Pre-built reports
How to use Metric Presets in Evidently.
TL;DR: Evidently has pre-built Reports that work out of the box. To use them, simply pass your data and choose the Preset.
from evidently.report import Report
from evidently.metric_preset import DataDriftPreset, TargetDriftPreset, DataQualityPreset
You need two datasets for comparison: reference and current. You can also generate some of the Reports with a single dataset.
Evidently has ready-made Metric Presets that group relevant Metrics in a single Report. You can use them as templates to evaluate a specific aspect of the data or model performance.
To use the Preset, create a
Report
object and specify the chosen preset
in a list of metrics
. You should also point to the current and reference dataset (if available). If nothing else is specified, the Report will run with the default parameters for all columns in the dataset.Example 1. To generate the Report that includes two Presets for Data and Target Drift:
drift_report = Report(metrics=[DataDriftPreset(), TargetDriftPreset()])
drift_report.run(reference_data=reference, current_data=current)
drift_report
It will display the HTML combined report.
Example 2. To generate the Report for a single dataset:
data_quality_report = Report(metrics=[
DataQualityPreset()
])
data_quality_report.run(current_data=current, reference_data = None, column_mapping=None)
data_quality_report
Aggregated visuals in plots. Starting from v 0.3.2, all visuals in the Evidently Reports are aggregated by default. This helps decrease the load time and report size for larger datasets. If you work with smaller datasets or samples, you can pass an option to generate plots with raw data. You can choose whether you want it on not based on the size of your dataset.

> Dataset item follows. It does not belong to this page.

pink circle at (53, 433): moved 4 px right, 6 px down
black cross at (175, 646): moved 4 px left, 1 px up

Here is a list of Metric Presets you can try:
DataQualityPreset
DataDriftPreset
TargetDriftPreset
RegressionPreset
ClassificationPreset
Refer to the Presets overview to understand when to use each Preset. Refer to the example notebooks to see interactive examples.
You can get the Report results in different formats.
HTML. You can get an interactive visual report. It is best for exploration and debugging. You can also document the results and share them with the team.
To see in Jupyter notebook or Colab, call the object:
drift_report
To export HTML as a separate file:
drift_report.save_html(“file.html”)
Reports contain interactive visualizations inside the HTML, so large reports might take time to load. In this case, downsample your data.
JSON. You can get the results of the calculation as a JSON. It is best for automation and integration in your prediction pipelines.
To get the JSON:
drift_report.json()
To export JSON as a separate file:
drift_report.save_json("file.json")
Python dictionary. You can get the output in the Python dictionary format. Using a Python object might be more convenient if you want to apply multiple transformations to the output.
To get the dictionary:
drift_report.as_dict()
Evidently snapshot. You can also save the output as an Evidently JSON
snapshot
. This will allow you to visualize the model or data quality over time using the Evidently ML monitoring dashboard.drift_report.save("snapshot.json")
Building a live ML monitoring dashboard. To better understand how the ML monitoring dashboard works, we recommend going through the ML Monitoring Quickstart after completing this tutorial.
You can customize some of the Presets using parameters. For example, you can calculate the quality metrics for a binary probabilistic classification model with a custom decision threshold:
dataset_report = Report(metrics=[
ClassificationQualityMetric(probas_threshold=0.5),
])
If you want to change the composition of the Report or pass additional parameters, you can create a custom report.